Advances in Astrophotography – Early Images of Planets

After Daguerre success photographing the Moon, it became clear that photography will have a great impact on astronomy.

However it was not until 1858 that the first success came in photographing a body contained within our Solar System and even then it was not a planet, but ironically a much more difficult target – a Comet. On the 27th of September 1858, William Usherwood (1821-1915), a ‘wedding and baby’ photographer from Walton-on-the-Hill, Surrey, England imaged Donati’s Comet – head, tail and all using his jobbing portrait camera.
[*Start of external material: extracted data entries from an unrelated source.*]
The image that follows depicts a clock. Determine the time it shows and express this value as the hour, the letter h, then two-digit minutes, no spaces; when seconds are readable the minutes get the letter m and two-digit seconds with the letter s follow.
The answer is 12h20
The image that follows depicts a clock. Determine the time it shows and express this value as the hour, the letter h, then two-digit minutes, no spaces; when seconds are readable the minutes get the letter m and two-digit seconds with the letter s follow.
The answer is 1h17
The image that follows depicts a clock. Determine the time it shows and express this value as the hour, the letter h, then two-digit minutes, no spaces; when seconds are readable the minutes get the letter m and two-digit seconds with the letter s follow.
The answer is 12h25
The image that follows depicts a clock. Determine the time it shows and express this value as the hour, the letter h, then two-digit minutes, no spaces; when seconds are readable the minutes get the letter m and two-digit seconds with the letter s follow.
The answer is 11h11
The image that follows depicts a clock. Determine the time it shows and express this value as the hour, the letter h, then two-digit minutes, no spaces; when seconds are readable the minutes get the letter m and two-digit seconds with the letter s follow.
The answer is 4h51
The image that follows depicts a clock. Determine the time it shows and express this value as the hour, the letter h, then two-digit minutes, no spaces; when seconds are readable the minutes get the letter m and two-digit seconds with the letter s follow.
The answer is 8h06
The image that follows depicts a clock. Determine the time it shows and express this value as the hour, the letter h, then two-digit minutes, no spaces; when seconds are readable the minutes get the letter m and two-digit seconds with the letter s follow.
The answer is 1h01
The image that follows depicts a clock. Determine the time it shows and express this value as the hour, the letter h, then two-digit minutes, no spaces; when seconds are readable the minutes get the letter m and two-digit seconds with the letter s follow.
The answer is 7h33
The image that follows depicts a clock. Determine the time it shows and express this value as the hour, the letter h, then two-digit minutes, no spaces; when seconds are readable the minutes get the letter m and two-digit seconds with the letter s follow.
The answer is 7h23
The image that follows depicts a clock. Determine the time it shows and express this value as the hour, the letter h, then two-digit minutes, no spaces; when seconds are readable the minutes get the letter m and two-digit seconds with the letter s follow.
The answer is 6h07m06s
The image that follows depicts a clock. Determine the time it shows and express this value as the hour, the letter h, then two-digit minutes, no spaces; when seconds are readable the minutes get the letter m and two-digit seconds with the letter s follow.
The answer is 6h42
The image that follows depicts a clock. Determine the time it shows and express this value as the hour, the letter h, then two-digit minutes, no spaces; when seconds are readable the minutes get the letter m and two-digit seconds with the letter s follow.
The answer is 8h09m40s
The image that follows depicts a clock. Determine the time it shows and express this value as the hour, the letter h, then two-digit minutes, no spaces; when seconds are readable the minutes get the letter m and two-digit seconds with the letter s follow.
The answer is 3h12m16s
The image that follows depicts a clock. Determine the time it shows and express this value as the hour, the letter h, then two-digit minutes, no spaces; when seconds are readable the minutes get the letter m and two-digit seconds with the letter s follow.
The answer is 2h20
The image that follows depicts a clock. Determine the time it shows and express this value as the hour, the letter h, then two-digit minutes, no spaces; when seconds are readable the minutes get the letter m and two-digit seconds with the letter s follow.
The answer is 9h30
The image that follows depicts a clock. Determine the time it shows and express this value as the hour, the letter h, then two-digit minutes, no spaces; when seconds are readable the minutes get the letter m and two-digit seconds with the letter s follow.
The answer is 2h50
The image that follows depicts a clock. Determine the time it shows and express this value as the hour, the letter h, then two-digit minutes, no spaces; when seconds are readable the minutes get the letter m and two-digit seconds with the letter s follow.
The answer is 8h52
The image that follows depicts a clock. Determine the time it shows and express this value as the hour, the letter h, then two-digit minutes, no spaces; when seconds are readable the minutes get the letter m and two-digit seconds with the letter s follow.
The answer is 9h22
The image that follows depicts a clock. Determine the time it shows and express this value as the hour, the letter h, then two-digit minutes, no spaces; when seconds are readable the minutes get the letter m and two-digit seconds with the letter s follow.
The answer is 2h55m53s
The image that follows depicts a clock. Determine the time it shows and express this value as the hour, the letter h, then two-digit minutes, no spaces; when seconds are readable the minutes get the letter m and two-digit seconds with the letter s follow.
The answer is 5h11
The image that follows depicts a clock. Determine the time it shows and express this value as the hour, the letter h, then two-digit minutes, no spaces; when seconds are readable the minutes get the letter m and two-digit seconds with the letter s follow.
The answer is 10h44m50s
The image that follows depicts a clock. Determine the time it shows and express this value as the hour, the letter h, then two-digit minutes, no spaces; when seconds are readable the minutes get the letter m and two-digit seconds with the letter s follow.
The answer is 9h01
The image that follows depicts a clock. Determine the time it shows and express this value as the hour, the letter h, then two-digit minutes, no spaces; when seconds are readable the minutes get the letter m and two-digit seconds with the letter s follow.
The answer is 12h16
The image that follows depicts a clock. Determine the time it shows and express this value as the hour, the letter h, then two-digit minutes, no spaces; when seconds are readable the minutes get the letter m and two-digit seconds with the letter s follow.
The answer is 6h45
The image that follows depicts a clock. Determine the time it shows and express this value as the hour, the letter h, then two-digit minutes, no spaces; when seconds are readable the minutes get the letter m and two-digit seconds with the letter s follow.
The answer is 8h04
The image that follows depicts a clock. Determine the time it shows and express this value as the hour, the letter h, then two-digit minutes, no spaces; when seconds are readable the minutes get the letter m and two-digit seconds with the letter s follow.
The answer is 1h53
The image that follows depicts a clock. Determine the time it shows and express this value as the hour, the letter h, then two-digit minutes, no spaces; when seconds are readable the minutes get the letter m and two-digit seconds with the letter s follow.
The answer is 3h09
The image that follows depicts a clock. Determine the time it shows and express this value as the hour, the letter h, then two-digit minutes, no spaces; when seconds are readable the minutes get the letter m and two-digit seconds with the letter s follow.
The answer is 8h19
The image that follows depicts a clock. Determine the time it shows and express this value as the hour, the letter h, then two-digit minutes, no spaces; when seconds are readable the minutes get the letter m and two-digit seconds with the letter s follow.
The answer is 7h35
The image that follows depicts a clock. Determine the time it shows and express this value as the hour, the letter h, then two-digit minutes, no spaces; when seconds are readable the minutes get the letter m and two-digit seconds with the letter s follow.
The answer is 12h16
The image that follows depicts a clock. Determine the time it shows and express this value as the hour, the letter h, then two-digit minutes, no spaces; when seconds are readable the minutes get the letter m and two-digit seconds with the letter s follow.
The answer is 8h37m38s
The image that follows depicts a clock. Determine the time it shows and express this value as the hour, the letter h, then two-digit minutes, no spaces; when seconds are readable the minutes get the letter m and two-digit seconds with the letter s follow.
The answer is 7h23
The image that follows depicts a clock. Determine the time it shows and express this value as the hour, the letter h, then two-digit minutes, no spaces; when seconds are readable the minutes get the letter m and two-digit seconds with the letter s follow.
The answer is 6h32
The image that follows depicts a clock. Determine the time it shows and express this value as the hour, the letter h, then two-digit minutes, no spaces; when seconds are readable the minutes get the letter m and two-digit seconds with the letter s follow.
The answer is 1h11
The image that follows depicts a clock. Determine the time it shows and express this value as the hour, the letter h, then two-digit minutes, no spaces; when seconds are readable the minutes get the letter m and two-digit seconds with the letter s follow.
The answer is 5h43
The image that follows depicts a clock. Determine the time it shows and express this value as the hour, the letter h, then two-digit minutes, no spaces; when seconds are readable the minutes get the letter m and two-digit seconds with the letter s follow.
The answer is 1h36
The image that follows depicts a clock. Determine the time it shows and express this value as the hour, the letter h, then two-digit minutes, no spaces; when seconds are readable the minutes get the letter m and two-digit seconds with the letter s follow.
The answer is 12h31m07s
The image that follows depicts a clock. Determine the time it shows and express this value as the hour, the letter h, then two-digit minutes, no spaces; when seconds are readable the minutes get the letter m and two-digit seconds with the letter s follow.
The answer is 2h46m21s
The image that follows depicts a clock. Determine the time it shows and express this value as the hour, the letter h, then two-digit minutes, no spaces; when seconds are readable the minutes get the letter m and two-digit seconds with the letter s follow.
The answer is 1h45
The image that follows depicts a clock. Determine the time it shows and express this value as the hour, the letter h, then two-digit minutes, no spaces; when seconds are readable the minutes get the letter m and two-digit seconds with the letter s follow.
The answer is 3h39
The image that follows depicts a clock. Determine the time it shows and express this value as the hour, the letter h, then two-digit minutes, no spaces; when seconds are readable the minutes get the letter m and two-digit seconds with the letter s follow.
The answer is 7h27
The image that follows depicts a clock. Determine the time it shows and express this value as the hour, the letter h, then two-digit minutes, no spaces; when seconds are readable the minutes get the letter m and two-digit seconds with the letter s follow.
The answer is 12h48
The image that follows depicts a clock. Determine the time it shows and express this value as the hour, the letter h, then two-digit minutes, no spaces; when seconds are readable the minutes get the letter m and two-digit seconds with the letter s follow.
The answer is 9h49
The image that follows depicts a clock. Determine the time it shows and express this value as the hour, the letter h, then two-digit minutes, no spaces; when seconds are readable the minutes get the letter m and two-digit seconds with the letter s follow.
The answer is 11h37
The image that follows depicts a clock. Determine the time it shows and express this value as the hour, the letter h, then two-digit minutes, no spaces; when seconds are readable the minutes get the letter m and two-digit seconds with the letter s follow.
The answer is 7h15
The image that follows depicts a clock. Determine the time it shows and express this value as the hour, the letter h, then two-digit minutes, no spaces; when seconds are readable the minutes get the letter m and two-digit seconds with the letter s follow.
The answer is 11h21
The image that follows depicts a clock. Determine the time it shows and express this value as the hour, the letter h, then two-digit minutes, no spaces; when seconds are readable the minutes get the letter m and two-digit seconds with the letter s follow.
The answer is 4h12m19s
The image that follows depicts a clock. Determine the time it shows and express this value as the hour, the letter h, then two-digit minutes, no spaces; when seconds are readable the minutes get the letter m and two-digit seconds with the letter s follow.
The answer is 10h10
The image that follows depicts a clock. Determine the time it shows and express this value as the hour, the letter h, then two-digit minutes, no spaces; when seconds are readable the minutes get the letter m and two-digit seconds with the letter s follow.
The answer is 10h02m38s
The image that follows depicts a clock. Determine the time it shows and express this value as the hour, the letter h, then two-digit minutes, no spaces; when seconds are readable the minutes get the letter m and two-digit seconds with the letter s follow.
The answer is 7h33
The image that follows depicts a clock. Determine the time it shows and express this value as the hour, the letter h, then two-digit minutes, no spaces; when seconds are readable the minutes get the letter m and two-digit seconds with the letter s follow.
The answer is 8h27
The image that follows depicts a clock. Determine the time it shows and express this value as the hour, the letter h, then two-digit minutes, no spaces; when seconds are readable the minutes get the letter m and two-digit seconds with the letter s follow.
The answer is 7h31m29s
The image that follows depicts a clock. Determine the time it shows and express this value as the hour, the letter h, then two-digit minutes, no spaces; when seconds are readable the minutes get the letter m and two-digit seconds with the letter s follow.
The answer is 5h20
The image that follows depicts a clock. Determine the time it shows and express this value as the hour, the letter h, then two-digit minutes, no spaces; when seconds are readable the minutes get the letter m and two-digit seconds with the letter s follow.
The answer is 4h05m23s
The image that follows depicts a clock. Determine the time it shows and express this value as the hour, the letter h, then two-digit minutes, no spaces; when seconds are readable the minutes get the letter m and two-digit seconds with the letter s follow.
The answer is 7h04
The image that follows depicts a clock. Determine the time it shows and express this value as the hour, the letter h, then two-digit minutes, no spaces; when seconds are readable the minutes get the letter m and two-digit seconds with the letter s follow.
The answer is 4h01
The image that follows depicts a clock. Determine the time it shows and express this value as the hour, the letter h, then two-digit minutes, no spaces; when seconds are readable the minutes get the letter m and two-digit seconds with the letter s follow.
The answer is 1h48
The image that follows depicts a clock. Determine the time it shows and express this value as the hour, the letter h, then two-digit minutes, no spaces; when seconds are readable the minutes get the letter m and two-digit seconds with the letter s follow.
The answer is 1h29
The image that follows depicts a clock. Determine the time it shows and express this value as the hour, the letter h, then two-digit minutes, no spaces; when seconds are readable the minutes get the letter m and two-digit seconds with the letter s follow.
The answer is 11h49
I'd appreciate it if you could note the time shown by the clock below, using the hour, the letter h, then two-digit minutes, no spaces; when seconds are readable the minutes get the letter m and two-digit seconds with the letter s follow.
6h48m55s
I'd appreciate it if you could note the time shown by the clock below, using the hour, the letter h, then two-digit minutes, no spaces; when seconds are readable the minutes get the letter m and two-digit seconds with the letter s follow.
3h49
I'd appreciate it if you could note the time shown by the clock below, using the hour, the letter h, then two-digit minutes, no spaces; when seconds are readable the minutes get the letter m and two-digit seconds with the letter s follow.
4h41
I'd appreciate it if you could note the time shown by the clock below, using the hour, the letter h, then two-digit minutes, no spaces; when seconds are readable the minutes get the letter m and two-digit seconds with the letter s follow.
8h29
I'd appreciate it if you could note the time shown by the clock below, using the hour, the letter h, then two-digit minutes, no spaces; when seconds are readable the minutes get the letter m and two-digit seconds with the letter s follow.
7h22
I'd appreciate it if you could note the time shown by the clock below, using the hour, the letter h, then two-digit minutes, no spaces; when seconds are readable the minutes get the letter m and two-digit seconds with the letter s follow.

This was a day before a failed attempt was made by George Phillips Bond, using the ‘Great Refractor’ at the Harvard College Observatory.

Donati_Comet_1858

Photography and astronomy joined forces on a large scale in 1874 when stargazer were sent around the world to photograph the transit of Venus across the disk of the Sun.

Transit_de_Vénus_Jules_Janssen_(1874)

Only in 1885-1886 did astronomers succeed in obtaining a large scale image of a planet. This was achieved by the two brothers Pierre Paul Henry (1848-1905) and Mathieu Prosper Henry (1849-1904) when they used a 33 cm (13 inch) photographic refractor at the Paris Observatory to image both Jupiter and Saturn. Their success was due to the use of a refractor of large focal ratio f10.4 and an enlarging lens of magnification x11.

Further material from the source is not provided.